[Records from a data source]
=== Section Start ===

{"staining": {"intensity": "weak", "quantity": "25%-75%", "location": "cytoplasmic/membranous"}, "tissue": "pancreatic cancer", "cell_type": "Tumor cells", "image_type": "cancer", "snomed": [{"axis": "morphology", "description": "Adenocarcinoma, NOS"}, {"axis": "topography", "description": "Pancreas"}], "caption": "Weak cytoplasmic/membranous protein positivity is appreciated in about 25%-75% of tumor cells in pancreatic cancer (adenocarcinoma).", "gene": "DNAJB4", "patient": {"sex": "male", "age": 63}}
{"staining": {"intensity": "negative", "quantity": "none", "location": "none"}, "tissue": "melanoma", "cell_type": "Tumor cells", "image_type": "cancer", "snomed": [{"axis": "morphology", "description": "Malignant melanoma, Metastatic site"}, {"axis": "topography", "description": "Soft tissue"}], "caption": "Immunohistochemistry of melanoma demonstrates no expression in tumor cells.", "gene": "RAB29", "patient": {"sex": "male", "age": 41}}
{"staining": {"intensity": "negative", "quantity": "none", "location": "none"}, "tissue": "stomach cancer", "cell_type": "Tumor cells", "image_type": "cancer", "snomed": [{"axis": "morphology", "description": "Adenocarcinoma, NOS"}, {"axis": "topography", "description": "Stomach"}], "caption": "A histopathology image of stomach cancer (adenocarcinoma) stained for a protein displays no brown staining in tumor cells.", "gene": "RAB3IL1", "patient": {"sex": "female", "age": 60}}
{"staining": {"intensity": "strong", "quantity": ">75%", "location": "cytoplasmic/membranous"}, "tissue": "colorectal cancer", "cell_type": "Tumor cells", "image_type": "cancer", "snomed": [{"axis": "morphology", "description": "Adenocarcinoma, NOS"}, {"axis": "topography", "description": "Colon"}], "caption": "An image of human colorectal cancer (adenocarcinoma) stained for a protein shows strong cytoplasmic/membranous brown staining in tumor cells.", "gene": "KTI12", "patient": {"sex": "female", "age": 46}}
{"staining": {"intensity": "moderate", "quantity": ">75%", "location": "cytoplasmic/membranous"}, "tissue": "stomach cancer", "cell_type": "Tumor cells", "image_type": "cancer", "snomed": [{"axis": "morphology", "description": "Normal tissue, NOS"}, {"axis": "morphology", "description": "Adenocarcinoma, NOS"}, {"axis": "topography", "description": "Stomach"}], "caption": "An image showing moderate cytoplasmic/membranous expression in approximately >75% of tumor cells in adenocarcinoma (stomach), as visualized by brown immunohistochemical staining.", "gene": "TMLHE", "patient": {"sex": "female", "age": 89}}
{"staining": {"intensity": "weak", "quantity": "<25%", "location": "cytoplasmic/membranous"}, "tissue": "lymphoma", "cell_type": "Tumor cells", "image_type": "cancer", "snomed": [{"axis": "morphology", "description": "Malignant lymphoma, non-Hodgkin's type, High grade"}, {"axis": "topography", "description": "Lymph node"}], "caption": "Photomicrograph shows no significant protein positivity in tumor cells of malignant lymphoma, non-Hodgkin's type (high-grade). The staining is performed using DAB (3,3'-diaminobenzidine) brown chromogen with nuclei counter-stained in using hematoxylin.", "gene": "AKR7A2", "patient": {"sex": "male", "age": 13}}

=== Section End ===

# Your assignment
Return the entries exactly through the "histopathology image of" line.

# Problem solution
{"staining": {"intensity": "weak", "quantity": "25%-75%", "location": "cytoplasmic/membranous"}, "tissue": "pancreatic cancer", "cell_type": "Tumor cells", "image_type": "cancer", "snomed": [{"axis": "morphology", "description": "Adenocarcinoma, NOS"}, {"axis": "topography", "description": "Pancreas"}], "caption": "Weak cytoplasmic/membranous protein positivity is appreciated in about 25%-75% of tumor cells in pancreatic cancer (adenocarcinoma).", "gene": "DNAJB4", "patient": {"sex": "male", "age": 63}}
{"staining": {"intensity": "negative", "quantity": "none", "location": "none"}, "tissue": "melanoma", "cell_type": "Tumor cells", "image_type": "cancer", "snomed": [{"axis": "morphology", "description": "Malignant melanoma, Metastatic site"}, {"axis": "topography", "description": "Soft tissue"}], "caption": "Immunohistochemistry of melanoma demonstrates no expression in tumor cells.", "gene": "RAB29", "patient": {"sex": "male", "age": 41}}
{"staining": {"intensity": "negative", "quantity": "none", "location": "none"}, "tissue": "stomach cancer", "cell_type": "Tumor cells", "image_type": "cancer", "snomed": [{"axis": "morphology", "description": "Adenocarcinoma, NOS"}, {"axis": "topography", "description": "Stomach"}], "caption": "A histopathology image of stomach cancer (adenocarcinoma) stained for a protein displays no brown staining in tumor cells.", "gene": "RAB3IL1", "patient": {"sex": "female", "age": 60}}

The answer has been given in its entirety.